Pregnant women were excluded from initial clinical trials for the Moderna and Pfizer-BioNTech vaccines, which means there's no information about the safety and efficacy of the vaccine for them.
Dr. Scott Halperin, director of the Canadian Centre for Vaccinology, said there's no blanket recommendation telling Canadian women who are pregnant or breastfeeding not to get immunized, but "theoretical risks" should be considered.
"It's really a case-by-case basis, individual decision of that risk," he told CBC's Information Morning on Thursday. "If somebody is not seen coming into contact with people with COVID-19 and they're pregnant, they might be able to afford to wait several months and get the vaccine as soon as they deliver."
Women working on the front lines of the pandemic may have different considerations, he added.
"If somebody is in a position where they are much more likely to be exposed, then that individual risk might be more from the COVID-19 and a woman might choose to get the vaccine during pregnancy, and we're seeing both of those situations and both of those different types of decisions," Halperin said.
Early research released in December from the University of British Columbia shows that pregnant women are at higher risk of being hospitalized if they do get the virus compared to non-pregnant women in the same age group.
Researchers cautioned that their study is preliminary and only included data from cases in B.C., Alberta and Ontario.
Data could be available later this year
Halperin said at this point there are no red flags that the COVID vaccines themselves are harmful to a mother and baby.

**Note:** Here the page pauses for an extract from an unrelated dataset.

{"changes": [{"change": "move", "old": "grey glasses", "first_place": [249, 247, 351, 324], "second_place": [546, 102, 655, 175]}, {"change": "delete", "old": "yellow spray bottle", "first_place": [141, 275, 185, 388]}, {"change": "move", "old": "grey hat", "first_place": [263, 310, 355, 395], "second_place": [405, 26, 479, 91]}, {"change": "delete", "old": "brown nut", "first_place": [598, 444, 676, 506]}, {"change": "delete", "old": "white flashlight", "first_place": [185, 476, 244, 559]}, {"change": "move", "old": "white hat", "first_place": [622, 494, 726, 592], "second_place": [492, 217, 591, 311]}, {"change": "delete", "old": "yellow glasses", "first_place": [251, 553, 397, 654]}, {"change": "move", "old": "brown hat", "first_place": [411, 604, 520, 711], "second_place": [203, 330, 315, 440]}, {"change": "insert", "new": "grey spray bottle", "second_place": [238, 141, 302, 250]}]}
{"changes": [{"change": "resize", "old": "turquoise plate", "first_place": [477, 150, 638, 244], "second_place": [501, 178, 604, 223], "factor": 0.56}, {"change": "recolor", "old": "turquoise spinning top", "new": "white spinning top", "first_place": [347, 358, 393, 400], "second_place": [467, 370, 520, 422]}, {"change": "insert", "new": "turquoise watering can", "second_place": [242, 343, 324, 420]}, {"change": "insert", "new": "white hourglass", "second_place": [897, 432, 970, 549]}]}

The National Advisory Committee on Immunization, which provides advice to the federal government, recommends that approved COVID-19 vaccines may be provided to people excluded from clinical trials, "if a risk assessment deems that the benefits of vaccination outweigh the potential risks for the individual."

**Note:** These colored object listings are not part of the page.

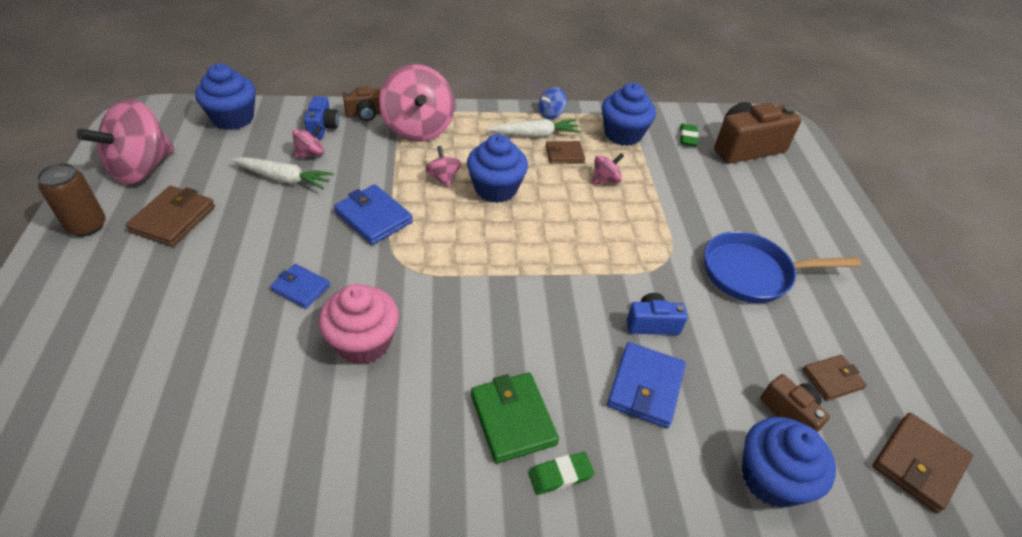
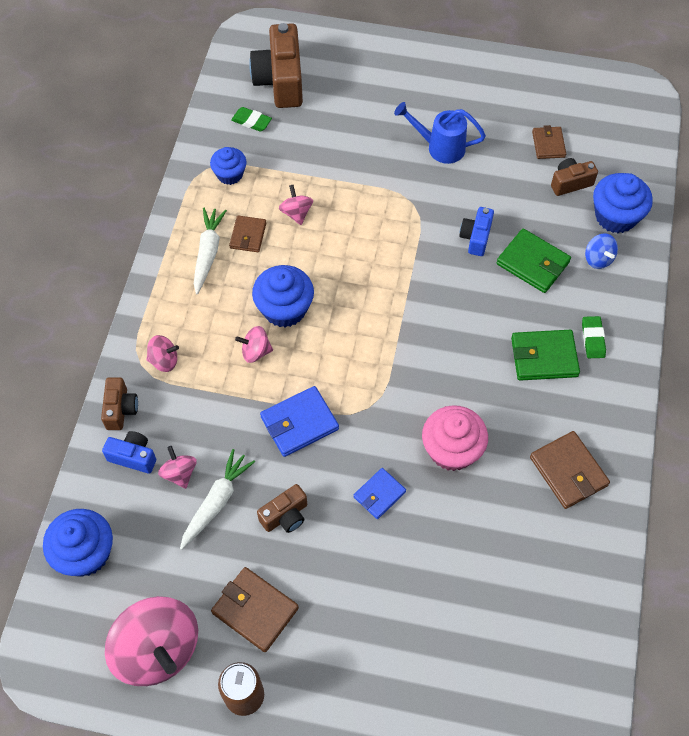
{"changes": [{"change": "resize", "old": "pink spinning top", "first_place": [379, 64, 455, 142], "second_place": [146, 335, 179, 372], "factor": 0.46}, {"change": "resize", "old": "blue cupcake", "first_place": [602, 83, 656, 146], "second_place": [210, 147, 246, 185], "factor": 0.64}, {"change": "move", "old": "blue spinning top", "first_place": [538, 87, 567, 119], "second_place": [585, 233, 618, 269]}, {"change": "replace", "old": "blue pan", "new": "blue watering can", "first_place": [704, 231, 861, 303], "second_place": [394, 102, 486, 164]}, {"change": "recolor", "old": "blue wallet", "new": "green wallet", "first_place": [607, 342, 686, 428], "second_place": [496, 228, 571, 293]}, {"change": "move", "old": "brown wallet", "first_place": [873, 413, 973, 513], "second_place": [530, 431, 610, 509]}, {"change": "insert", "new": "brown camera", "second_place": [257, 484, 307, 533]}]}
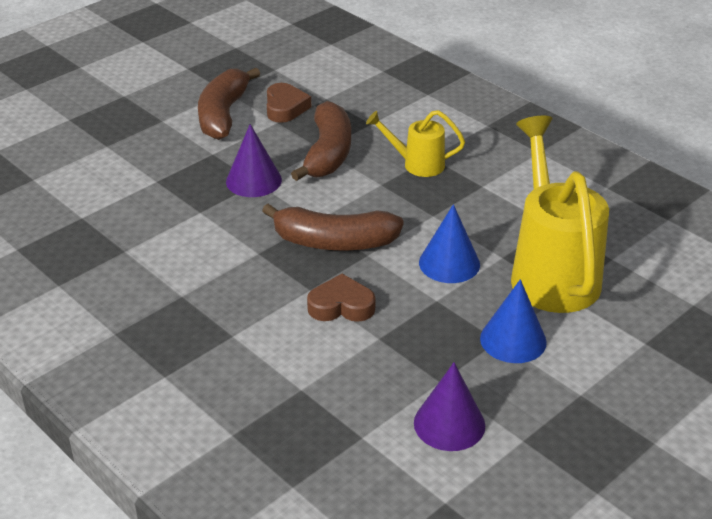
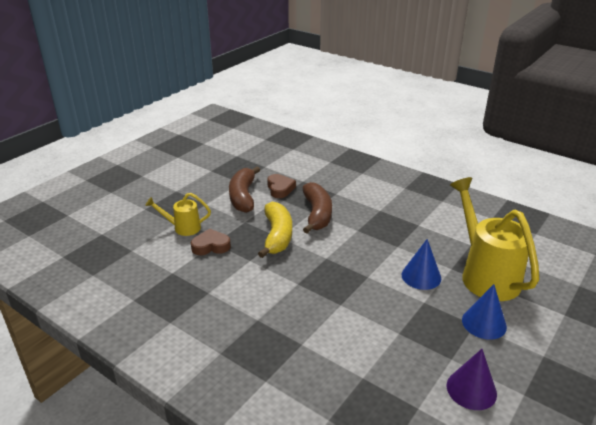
{"changes": [{"change": "move", "old": "yellow watering can", "first_place": [366, 110, 465, 177], "second_place": [145, 193, 211, 236]}, {"change": "replace", "old": "purple cone", "new": "yellow banana", "first_place": [226, 124, 282, 197], "second_place": [258, 202, 292, 258]}, {"change": "delete", "old": "brown banana", "first_place": [262, 203, 404, 250]}, {"change": "move", "old": "brown heart", "first_place": [307, 274, 375, 322], "second_place": [191, 228, 231, 255]}]}
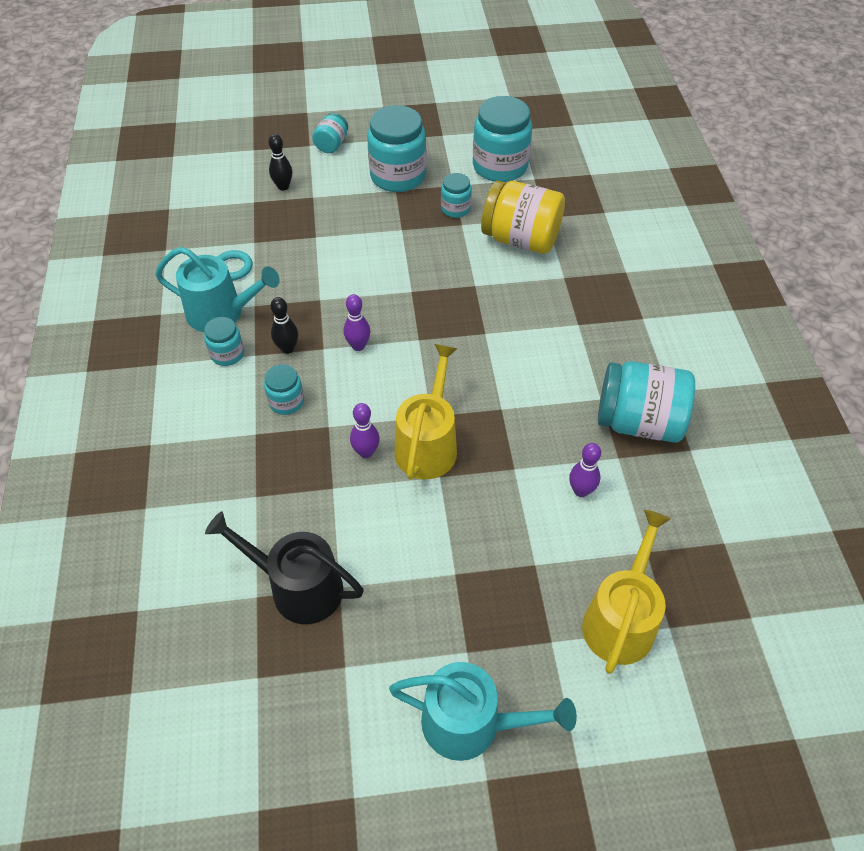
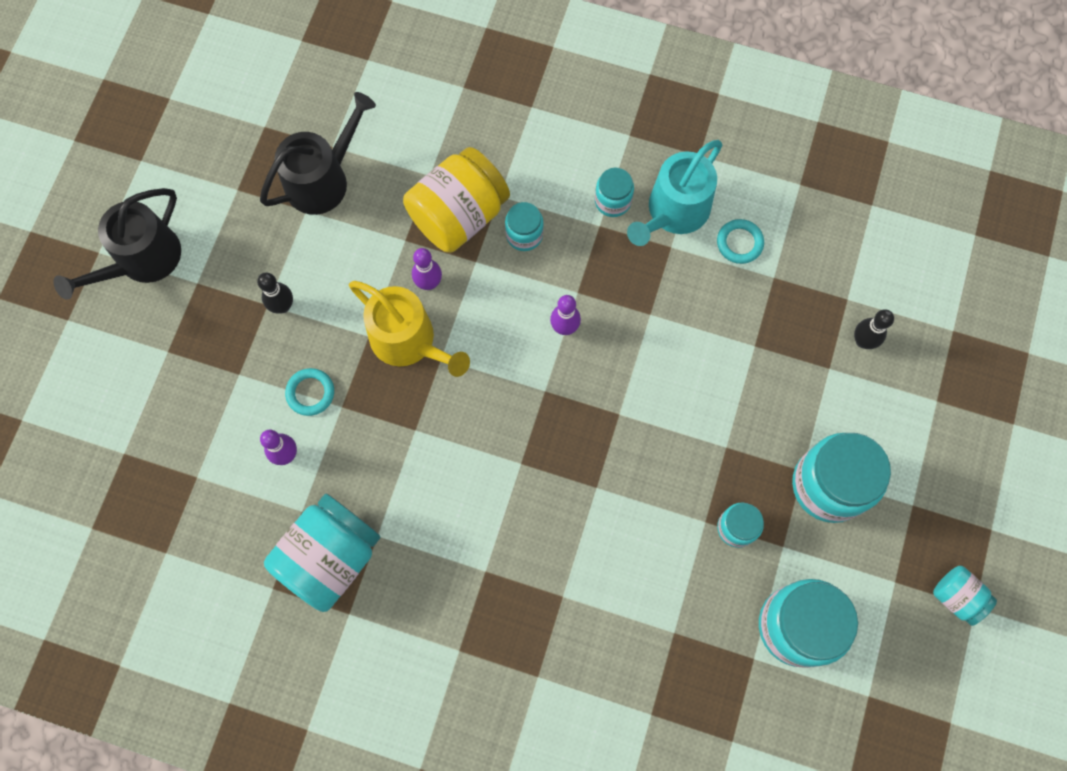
{"changes": [{"change": "move", "old": "turquoise jar", "first_place": [312, 113, 348, 153], "second_place": [933, 566, 997, 626]}, {"change": "move", "old": "yellow jar", "first_place": [481, 181, 565, 254], "second_place": [403, 147, 510, 253]}, {"change": "move", "old": "black bowling pin", "first_place": [271, 297, 298, 354], "second_place": [257, 272, 293, 314]}, {"change": "delete", "old": "yellow watering can", "first_place": [582, 510, 671, 674]}, {"change": "recolor", "old": "turquoise watering can", "new": "black watering can", "first_place": [389, 662, 577, 761], "second_place": [53, 188, 181, 300]}, {"change": "insert", "new": "turquoise ring", "second_place": [285, 368, 334, 416]}]}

"The biggest risk is if somebody, a woman, had a fever with the vaccine, which you can get and if it were a high fever, fever itself can be harmful, not all the time, but occasionally to the fetus, so it's that type of risk that we're looking at," Halperin said.

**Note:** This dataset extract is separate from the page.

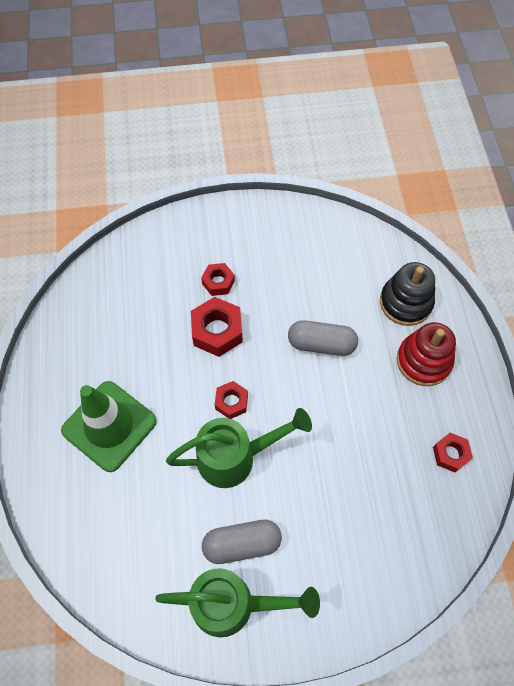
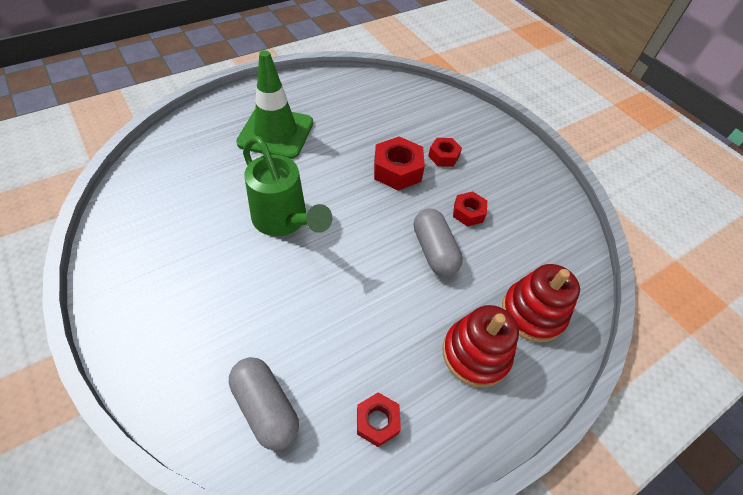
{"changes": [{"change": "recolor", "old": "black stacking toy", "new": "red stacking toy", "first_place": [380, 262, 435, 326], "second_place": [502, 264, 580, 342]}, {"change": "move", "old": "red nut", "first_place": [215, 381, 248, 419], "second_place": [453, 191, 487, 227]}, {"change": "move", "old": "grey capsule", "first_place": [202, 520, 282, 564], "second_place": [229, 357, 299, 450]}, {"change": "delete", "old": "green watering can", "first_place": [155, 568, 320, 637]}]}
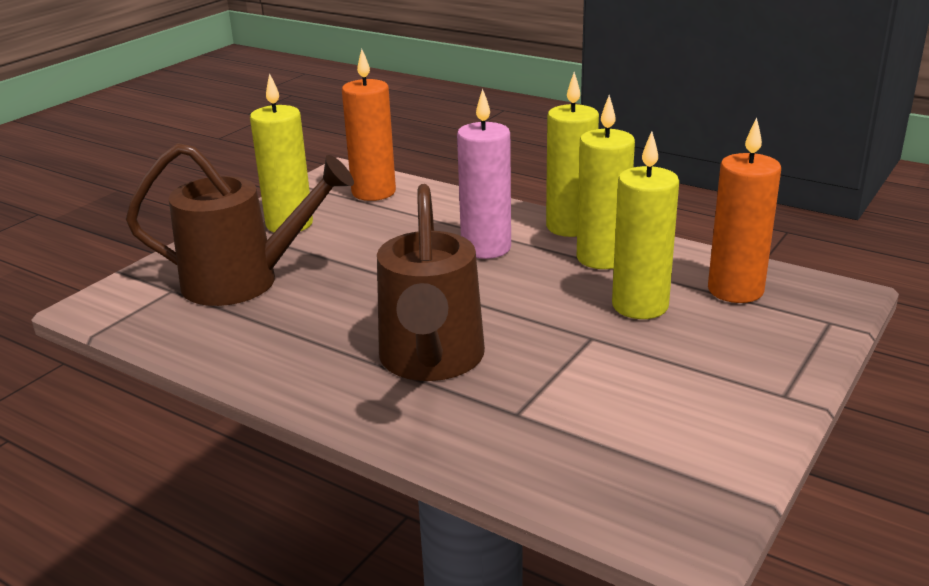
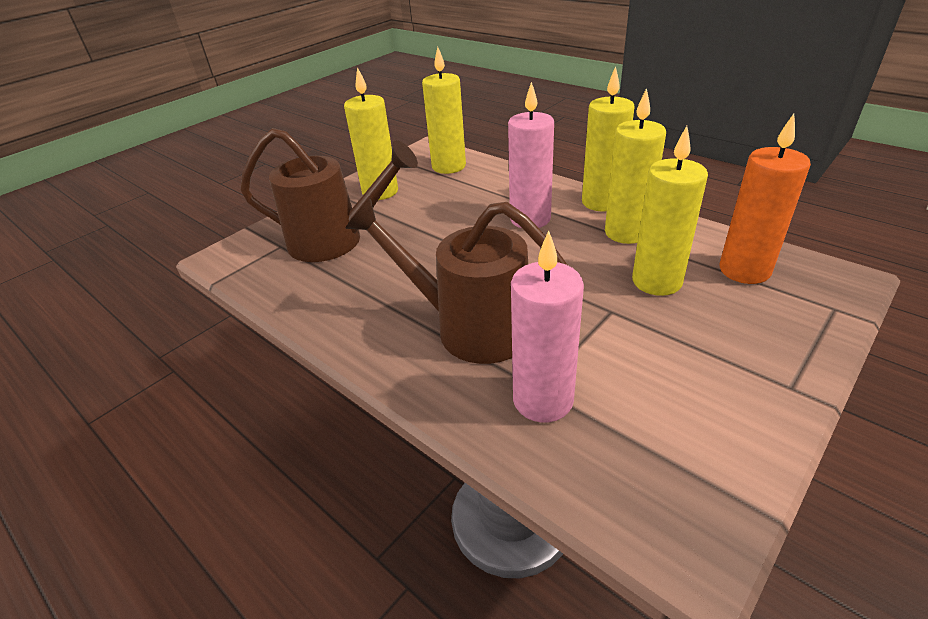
{"changes": [{"change": "recolor", "old": "orange candle", "new": "yellow candle", "first_place": [342, 49, 396, 201], "second_place": [422, 47, 466, 174]}, {"change": "rotate", "old": "brown watering can", "first_place": [377, 184, 485, 381], "second_place": [345, 198, 567, 364], "degrees": 105}, {"change": "insert", "new": "pink candle", "second_place": [511, 231, 584, 422]}]}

That could be a small risk compared to the risk of getting COVID-19, he added.
Halperin estimates it could still be six to eight months before data about how pregnant and breastfeeding women respond to the vaccine is available.
"There are women who are getting the vaccine and we'll be collecting data from women who do receive the vaccine in order to see how they respond to the vaccine and to ensure that it is safe," he said.
Halperin advises women trying to get pregnant to take a similar approach and weigh the risks.
"If one gets the vaccine, one should wait about a month or six weeks before getting pregnant … even theoretically there wouldn't be lasting risks so one doesn't have to not get pregnant for a year, just for a matter of weeks."
He said at one time pregnant women weren't involved in clinical trials at all over concerns about harming the fetus.
"That's no longer considered to be ethically sound because we need to use vaccines in pregnant women, and therefore we need to get data from clinical trials from pregnant women, but they're still excluded from the initial studies," Halperin said.
Studies involving pregnant women and children are only done once the vaccines are deemed safe for the general public, he said.
More vaccines on the horizon
People who are immunocompromised also weren't part of the initial clinical trials for the vaccines, and Halperin said it's a good idea for them to talk with their health-care providers about the risks of getting immunized.
"Right now, there are very few exclusions to getting vaccinated," he said. "People who have had anaphylactic reactions to vaccines in the past … should take care with immunizing."
Halperin said more vaccines will be available to Nova Scotians in the months ahead. The U.K. was the first country to approve the new AstraZeneca-Oxford vaccine and Halperin expects Canada won't be far behind.
"Hopefully within a month or so, we'll have maybe four vaccines and further ones a couple of months beyond that."